O despacho que define a criação do banco estima uma taxa de aproveitamento das doações de 50%. “Neste momento, e conforme acontece noutros países, apenas são criopreservadas amostras com número de células superior a 1,8x106, pois com números inferiores as unidades de transplantação não requisitam células. A taxa de aproveitamento é semelhante à que ocorre noutros bancos públicos com as mesmas exigências de segurança e qualidade e ronda os 10 a 11% das colheitas”, justificam os responsáveis do IPST.
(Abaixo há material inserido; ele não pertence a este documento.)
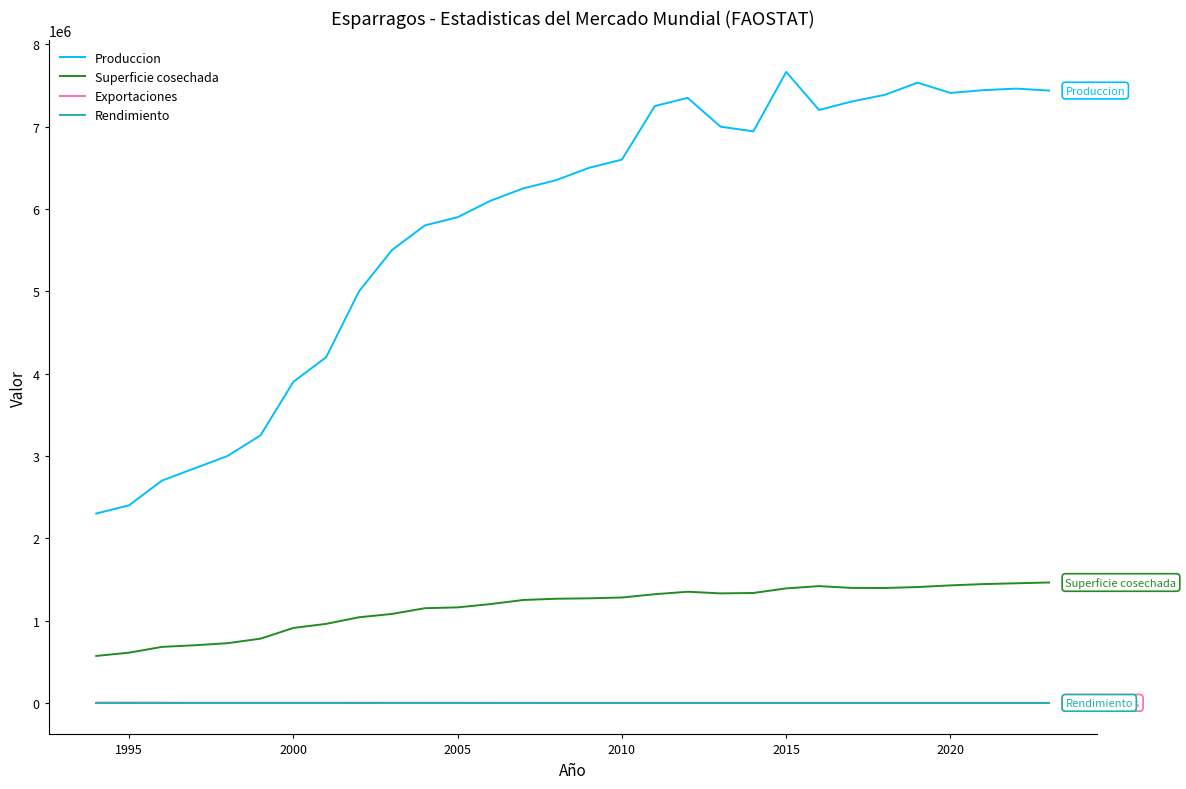

True or false: Exportaciones and Superficie cosechada cross at least once.

False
O ex-presidente do CNECV Miguel Oliveira e Silva não precisou de olhar para estes números para dizer que o banco público “está a funcionar muitíssimo mal”. “Há insuficiências que se arrastam há anos, o que é objectivamente uma forma, creio que involuntária, de favorecer os privados. Se o banco do Estado funcionasse bem, os privados não poderiam fazer a propaganda que fazem, quase culpabilizando a grávida que não paga para criopreservar o sangue”, insiste.
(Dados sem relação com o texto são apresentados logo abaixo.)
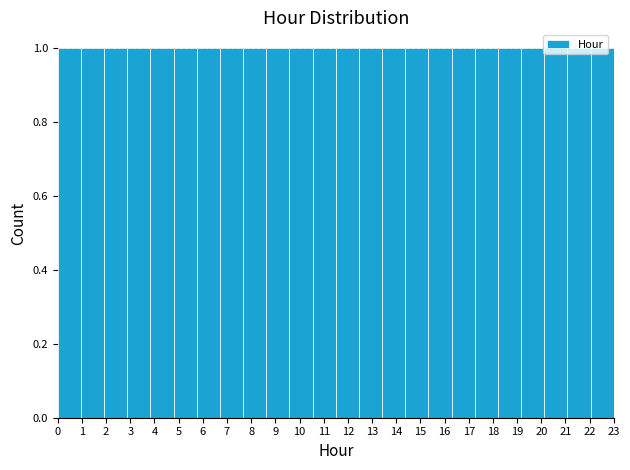

Reading left to right, transcribe this chart: for each bar, give the range it covers on the x-axis and its height. Neither the bar edges nor the heights are printed on the chart, so give them approximately, as read against the axes.

0.0 to 1.0: 1
1.0 to 1.9: 1
1.9 to 2.9: 1
2.9 to 3.8: 1
3.8 to 4.8: 1
4.8 to 5.8: 1
5.8 to 6.7: 1
6.7 to 7.7: 1
7.7 to 8.6: 1
8.6 to 9.6: 1
9.6 to 10.5: 1
10.5 to 11.5: 1
11.5 to 12.5: 1
12.5 to 13.4: 1
13.4 to 14.4: 1
14.4 to 15.3: 1
15.3 to 16.3: 1
16.3 to 17.3: 1
17.3 to 18.2: 1
18.2 to 19.2: 1
19.2 to 20.1: 1
20.1 to 21.1: 1
21.1 to 22.0: 1
22.0 to 23.0: 1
O actual presidente do CNECV, João Lobo Antunes, concorda com o seu antecessor. E, em resposta escrita ao PÚBLICO, remete-se ao parecer de 2012 para reiterar que os bancos privados propagandeiam promessas de aplicações das células estaminais “muitas vezes irrazoáveis”. Exemplo? “O tratamento de doenças comuns da vida adulta, quando a conservação se faz a 20-25 anos”. Daí a necessidade de verificar que “as reivindicações de aplicações terapêuticas publicitadas têm validade e utilidade clínica comprovadas”, bem como de “regular e fiscalizar as actividades dos bancos operando em cada um dos Estados e verificar o cumprimento dos padrões internacionais de qualidade”. É que “os bancos privados competem com os públicos pelas mesmas amostras”. E, conclui dizendo que “mais do que dois modelos económicos diversos”, os dois tipos de bancos “oferecem serviços de saúde que não são os mesmos e têm uma valoração ética muito diferente”.

No seu consultório, o obstetra Luís Graça, presidente da Sociedade Portuguesa de Obstetrícia e Medicina Materno-Fetal, diz sofrer angústias semelhantes às de Miguel Oliveira e Silva. “Nunca me recusei a fazer uma colheita”, ressalva. “Mas quando as doentes me perguntam, digo logo que tenho quatro netos e que o meu filho é pediatra e nenhum deles fez colheita de células estaminais”. Defensor de um banco público, “em que as células estaminais poderão servir para qualquer eventualidade futura, seja quem for a criança”, Graça lamenta que os laboratórios privados tenham transformado a recolha de células estaminais num negócio. “As pessoas devem fazer seguros para riscos concretos, não para riscos putativos, principalmente quando temos a alternativa dos bancos públicos de células estaminais espalhados por todo o mundo, a maior parte dos quais fornece células para diferentes receptores sem cobrar nada ao doente”. Luís Graça foi, até há pouco tempo, director do departamento de Obstetrícia, Ginecologia e Medicina da Reprodução do Hospital Santa Maria e notou uma diminuição do número de grávidas que ali chegavam com o kit para fazer a recolha do cordão umbilical. “E mesmo na clínica privada quase todas punham a questão e agora isso já não acontece tanto”.

O PÚBLICO tentou, ao longo de toda a semana passada, saber junto do Ministério da Saúde, da Inspecção-Geral das Actividades em Saúde e do IPTS, qual a dotação financeira do Lusocord e como se compõe actualmente a sua equipa, mas as perguntas ficaram sem resposta. Do mesmo modo, a IGAS nada disse sobre a investigação que terá sido feito para averiguar o alegado pagamento de empresas privadas aos profissionais de saúde que andariam a promover os seus serviços nos hospitais públicos.